7) And carrying out 3x3 window median filtering on the original mask of each sub-crack, and removing noise points to obtain a corresponding sub-crack mask, thereby obtaining the crack mask shown in fig. 8. The crack mask is composed of sub-crack masks.
8) And determining a sub-region to be repaired in the corresponding sub-two-dimensional code map according to the sub-crack mask, and repairing the sub-region to be repaired to obtain a repaired sub-two-dimensional code map. And carrying out binarization processing on the repaired sub two-dimensional code image according to an OTSU algorithm to obtain a corresponding sub two-dimensional code image and a repaired target image formed by the sub two-dimensional code images, wherein the repaired target image is shown in fig. 9. Compared with the corrected and binarized two-dimensional code diagram in fig. 6, the repaired image two-dimensional code has high quality, the data fault of the original crack is repaired, and the two-dimensional code recognition reliability is improved.
9) And determining a binary two-dimensional code image area of the restored target image according to the corner coordinates of the target two-dimensional code image, and performing decoding processing on the area so as to accelerate the image recognition efficiency.
It should be understood that, although the steps in the flowcharts of fig. 1-3 are shown in order as indicated by the arrows, these steps are not necessarily performed in order as indicated by the arrows. The steps are not strictly limited to the order of execution unless explicitly recited herein, and the steps may be executed in other orders.

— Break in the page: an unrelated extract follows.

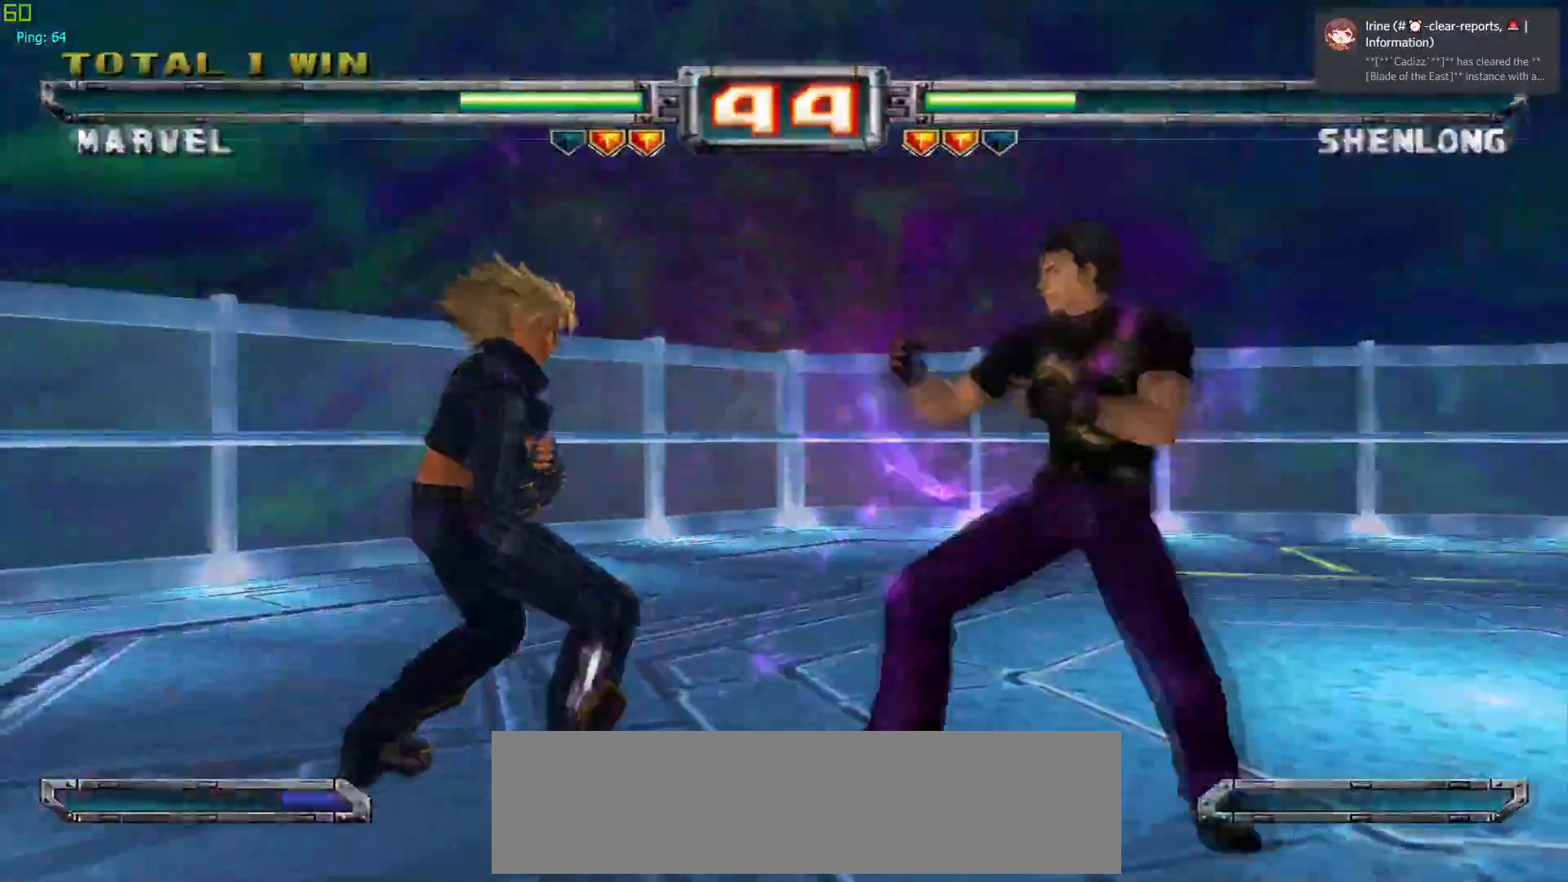
{"buttons": [], "left_stick": "right", "events": [[17, "left_stick", "up-right"], [267, "left_stick", "center"], [300, "TRIANGLE", "down"], [400, "TRIANGLE", "up"], [450, "left_stick", "right"]]}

Moreover, at least some of the steps in fig. 1-3 may include multiple steps or stages that are not necessarily performed at the same time, but may be performed at different times, nor do the order in which the steps or stages are performed necessarily performed in sequence, but may be performed alternately or alternately with at least a portion of the steps or stages in other steps or other steps.
In one embodiment, as shown in fig. 10, there is provided a two-dimensional code image restoration apparatus including:
the to-be-repaired area determining module is used for carrying out binarization processing on the corresponding sub two-dimensional code top view according to the position coordinates of each wave crest in the sub two-dimensional code histogram when three wave crests exist in the sub two-dimensional code histogram, so as to obtain a sub crack mask and determine the to-be-repaired area in the sub two-dimensional code diagram; the sub two-dimensional code top view is obtained by dividing a target image based on the crack; the sub two-dimensional code histogram is calculated by a sub two-dimensional code top view; the sub two-dimensional code image is obtained by OTSU binarization processing for the sub two-dimensional code top view;
the computing area acquisition module is used for acquiring a computing area surrounding the sub-area to be repaired; the calculation area is obtained by expanding a preset number of pixels outside the area to be repaired;
the restoration value obtaining module is used for obtaining a first intersection point and a second intersection point formed by the calculation straight line and the boundary of the sub-area to be restored based on the calculation straight line formed by the point to be restored and the gravity center in the sub-area to be restored, and a first line segment and a second line segment formed by the calculation straight line in the calculation area; obtaining a pixel repairing value of the to-be-measured point according to the first distance, the second distance, the first pixel average value and the second pixel average value; the first distance is the distance between the to-be-measured point and the first intersection point; the second distance is the distance between the to-be-measured point and the second intersection point; the first pixel average value is the pixel average value on the first line segment; the second pixel average value is the pixel average value on the second line segment;
The repair processing module is used for repairing the sub-area to be repaired based on the pixel repair values of the to-be-repaired points to obtain a repaired sub-two-dimensional code map.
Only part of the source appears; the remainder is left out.